思わずレッカは顔を引きつらせたが、近付いてくる影に対して振り返らないまま、思い直して口を開く。
「憲兵なら誰だってああします。それに、たまたま上手くいっただけなの、わかってて言ってますか」
「もちろん。だとしても、貴女は最善の行動を最短距離で取っていた。俺に対してもです」
「そう。で?お宅はどちらのしょぞ、く……」
先ほどの冷たさと打って変わって軽やかな声だ。思いの外背の高い影に思わず眉をひそめると、レッカは振り返って目を見張った。

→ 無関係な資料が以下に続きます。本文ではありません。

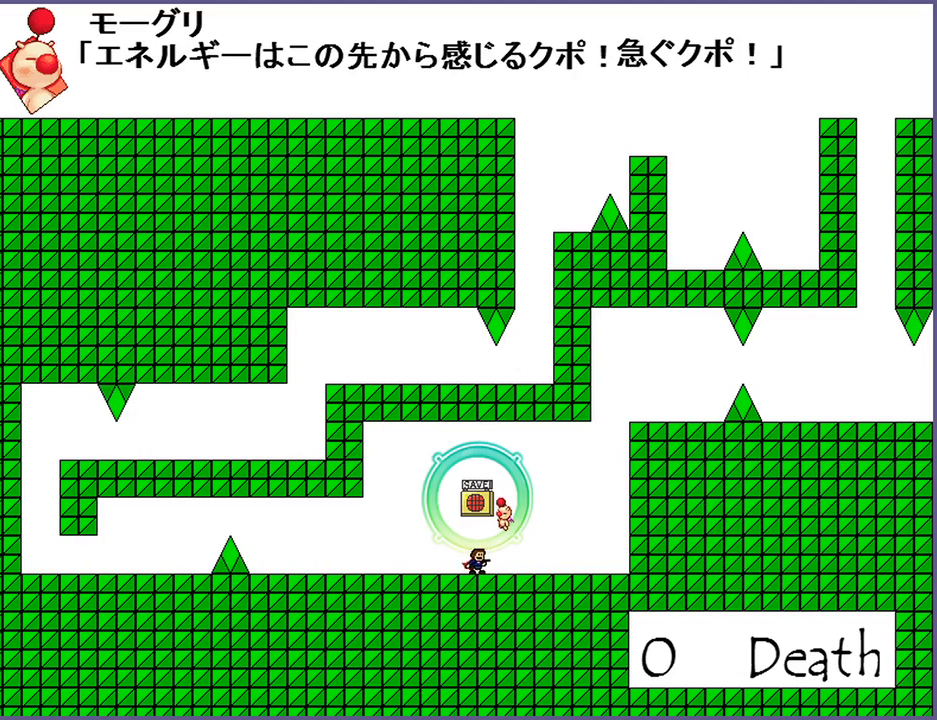
{"keys": [], "events": []}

美しい白と金の鱗で覆われた肌が、仕立ての良いダブルのスーツを纏っている。しなやかなラインの背中からは金の翼が伸びており、すらりと長い首から短い金髪をゆらして、大きな顔がこちらを見下ろしている。その下の丸メガネ越しにもわかる美しい翠の瞳が、楽しげにこちらを見ていた。
「ドラゴニル!?」
すべてが龍を起源とするこの世界で、最も尊ばれる種族だ。街角でも滅多に見かける事のないその姿に、眠たげだったレッカも完全に覚醒してしまう。
その様子に、ドラゴニルの男はまた楽しげに笑った。
「ええ。……申し遅れました。私、マイルズ・セキュリティホールディングスから出向して参りました、アーサー・マイルズと申します。マレー課長からの指令で、明日より貴女のバディになります」
「……はい!?」
目に見えて楽しげに笑うドラゴニル・アーサーは目の前のヒューマリア・レッカを満足気に見据えて、名刺を差し出す。濁った灯りに、名刺とそれを差し出す両手の鋭い爪が、照らされていた。